-- COMPLETE THE FOLLOWING --
a) Update the battery storage article from "It is more valuable" to "delivering existing generation.", with "emerging world" in place of "developing world".
b) Extend the article on grid-connected battery storage, picking up after its final sentence.

-- EXCERPT PROVIDED --
□ □ □ □

Grid-connected batteries have long been touted as a tantalizing prospect that could help balance electricity supply and demand as the amount of installed variable renewable generation ramps up. New developments suggest that prospect is now a reality.
Energy storage using grid-connected electrochemical battery systems has widely been hailed as a crucial tool to enable widespread integration of renewables, unlock grid flexibility, and bolster grid reliability. For years, battery storage was considered elusive, hindered by high upfront costs and technical setbacks. But over the past decade, battery storage has taken great leaps toward mainstream use, expanding exponentially alongside renewable technologies.
In the U.S., which harbors substantial reserves of pumped hydropower storage, battery storage is now clearly an established market. Battery storage deployments—including from lithium-ion, lead acid, sodium chemistries, and flow technologies—grew to 336 MWh in 2016, doubling megawatt-hours deployed in 2015, according a report released by GTM Research and the Energy Storage Association (ESA) in the first quarter of 2017. The entities remarked that in the final quarter of 2016 alone, 230 MWh came online—more than the sum of the previous 12 quarters combined—driven by a burst in utility installations (Figure 1).
|1. U.S. energy storage deployments (MWh). Source: GTM Research/ESA (U.S. Energy Storage Monitor)|
Worldwide, as of early April, about 733 grid-connected electrochemical projects with a total rated power of 1.8 GW (of varying duration) have been installed, according to the U.S. Department of Energy’s Global Energy Storage Database.
A Global Factor
While a vast amount of research and analyses on the sector exists, the consensus is this growth is expected to continue. IHS Markit, which owns the Energy Storage Intelligence Service, records a global 390-MW pipeline for battery projects, characterized by new announcements in China, Australia, South Korea, and India.
“Energy storage is set to grow as fast as solar photovoltaic energy has in recent years, sparking strong interest from a wide range of players and underscored by recent mergers and acquisitions among car manufacturers, major oil and gas companies, and conventional power suppliers,” said Marianne Boust, a principal analyst at IHS Markit.
Industry experts caution, though, that this growth won’t be even. Several fundamental contributing factors are setting the stage for future battery storage growth in different regions. Every country around the world, they note, has a unique energy storage potential that is based on the combination of energy resources, historical physical infrastructure, and electricity market structure, as well as regulatory framework, population demographics, energy demand patterns and trends, and general grid architecture and condition.
It is more valuable to assess general drivers affecting the sector, the experts say. One of the most important drivers of utility-scale battery storage systems, for example, continues to be the substantial growth in the amount of renewable energy being deployed around the world. Bloomberg New Energy Finance said in a 2016-released long-term forecast that 644 GW of new wind and solar photovoltaic (PV) capacity could be installed worldwide over the next five years. That variable generation could present a host of challenges to electrical grids not designed to handle them, particularly in the developing world, where grids are already stressed delivering existing generation.

□ □ □ □

-- DATASET SECTION --
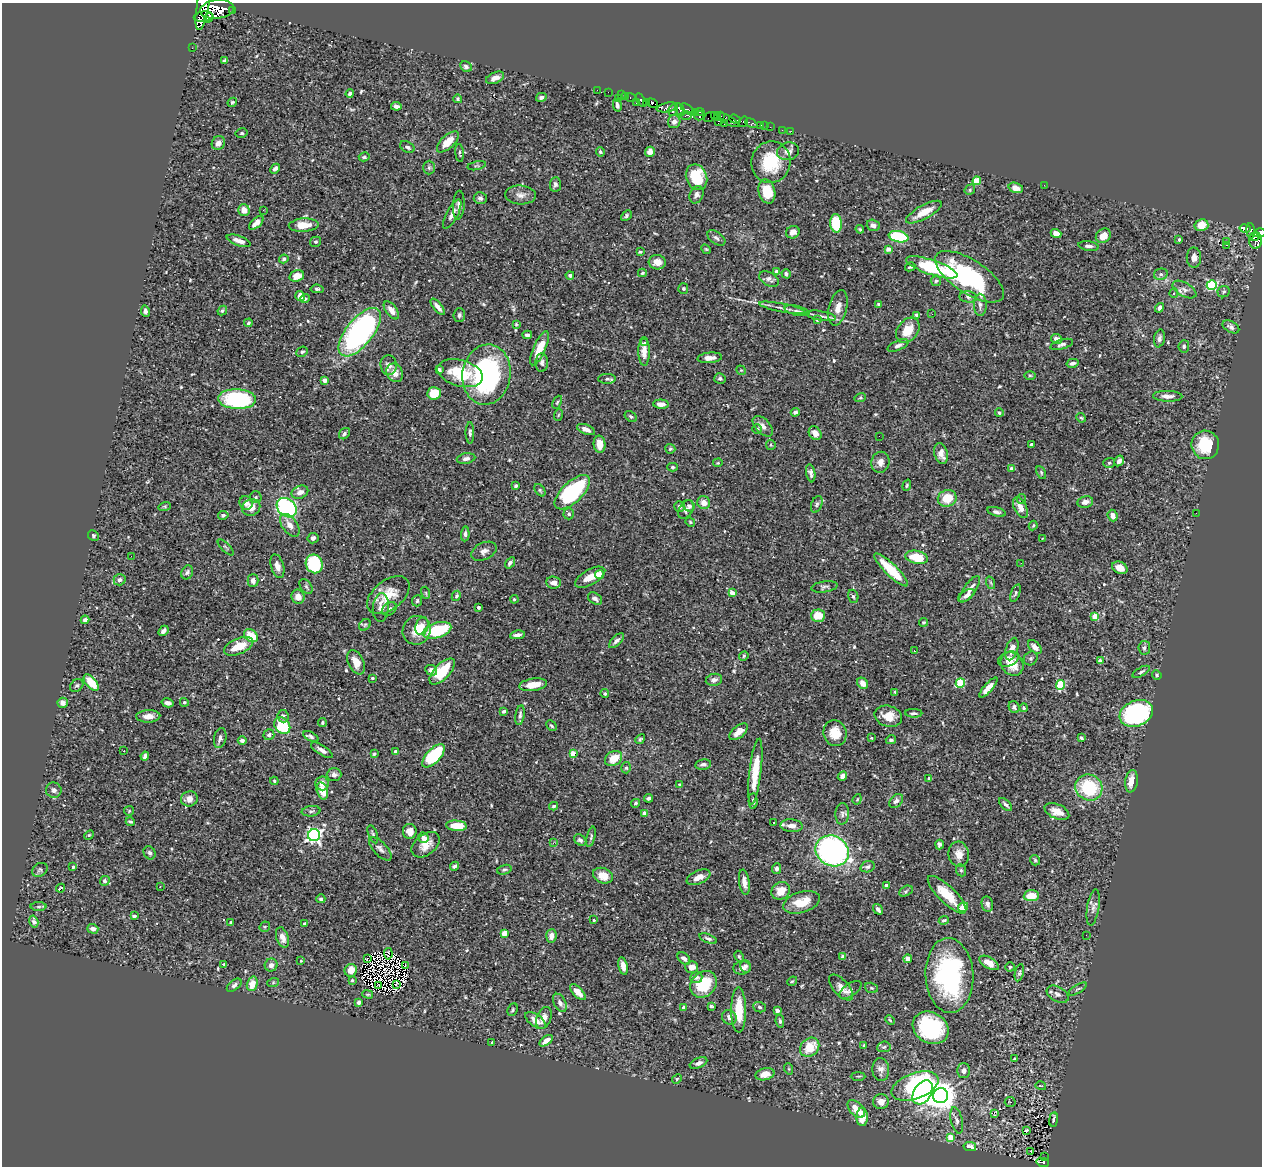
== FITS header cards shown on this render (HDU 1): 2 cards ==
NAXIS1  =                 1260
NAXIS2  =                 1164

□ □ □ □

-- RESPONSES BY TASK --
a)
It is more valuable to assess general drivers affecting the sector, the experts say. One of the most important drivers of utility-scale battery storage systems, for example, continues to be the substantial growth in the amount of renewable energy being deployed around the world. Bloomberg New Energy Finance said in a 2016-released long-term forecast that 644 GW of new wind and solar photovoltaic (PV) capacity could be installed worldwide over the next five years. That variable generation could present a host of challenges to electrical grids not designed to handle them, particularly in the emerging world, where grids are already stressed delivering existing generation.

b)
Another key driver will involve national targets to curb greenhouse gas emissions under the Paris Agreement negotiated by 197 countries in late 2015. Countries are also generally moving toward improving the resilience of their grids in the face of heightened climate disruptions.
Meanwhile, falling system costs are making battery storage an attractive alternative to certain infrastructure investments. The sector’s relative maturity is also prompting many utilities to consider energy storage systems in resource planning. The financial community, too, is getting comfortable with investments in battery storage.
In the Act of Consolidating
Yet, the sector is still in a state of flux, and it is still unclear whether this will help or hinder the widespread deployment of battery storage.
Surging interest and rapid deployment have attracted an increasing number of actors in the sector, such as utilities, battery manufacturers, and renewable project developers, which are generally helping to drive competition. Greensmith Energy, a U.S.-based firm that designs and deploys energy storage systems and software, noted that in the face of diminished venture capital funding, market participants are also looking to execute on growth strategies and scale-up to maximize profits or decrease costs along the value chain.
Those are some reasons the sector saw multiple large corporate deals during 2016. Total Energy, for example, acquired industrial battery maker Saft, Engie bought Green Charge Networks, Doosan struck an agreement with energy storage systems software provider 1Energy Systems, and Tesla Motors acquired SolarCity.
“Under synergistic circumstances, mergers can certainly jumpstart long-term growth for an enterprise, but the failure rate of mergers and acquisitions is between 70%–90%,” said Ian McClenny, a research analyst with Navigant Research in an August blog post.
McClenny pointed out that enterprises might also choose to acquire companies to fundamentally shift their core competencies to another business segment.
“Creating shareholder value is important to secure longevity in any market; investor expectations help incent company innovation,” he said. “Key motivations behind these acquisitions appear to be project financing and accessibility to behind-the-meter customers. Having more financial resources bolsters a storage company’s influence when bidding for larger grid storage contracts.”
A Technology Shakeout
Meanwhile, over the past three years, battery storage technology markets have seen a general upheaval.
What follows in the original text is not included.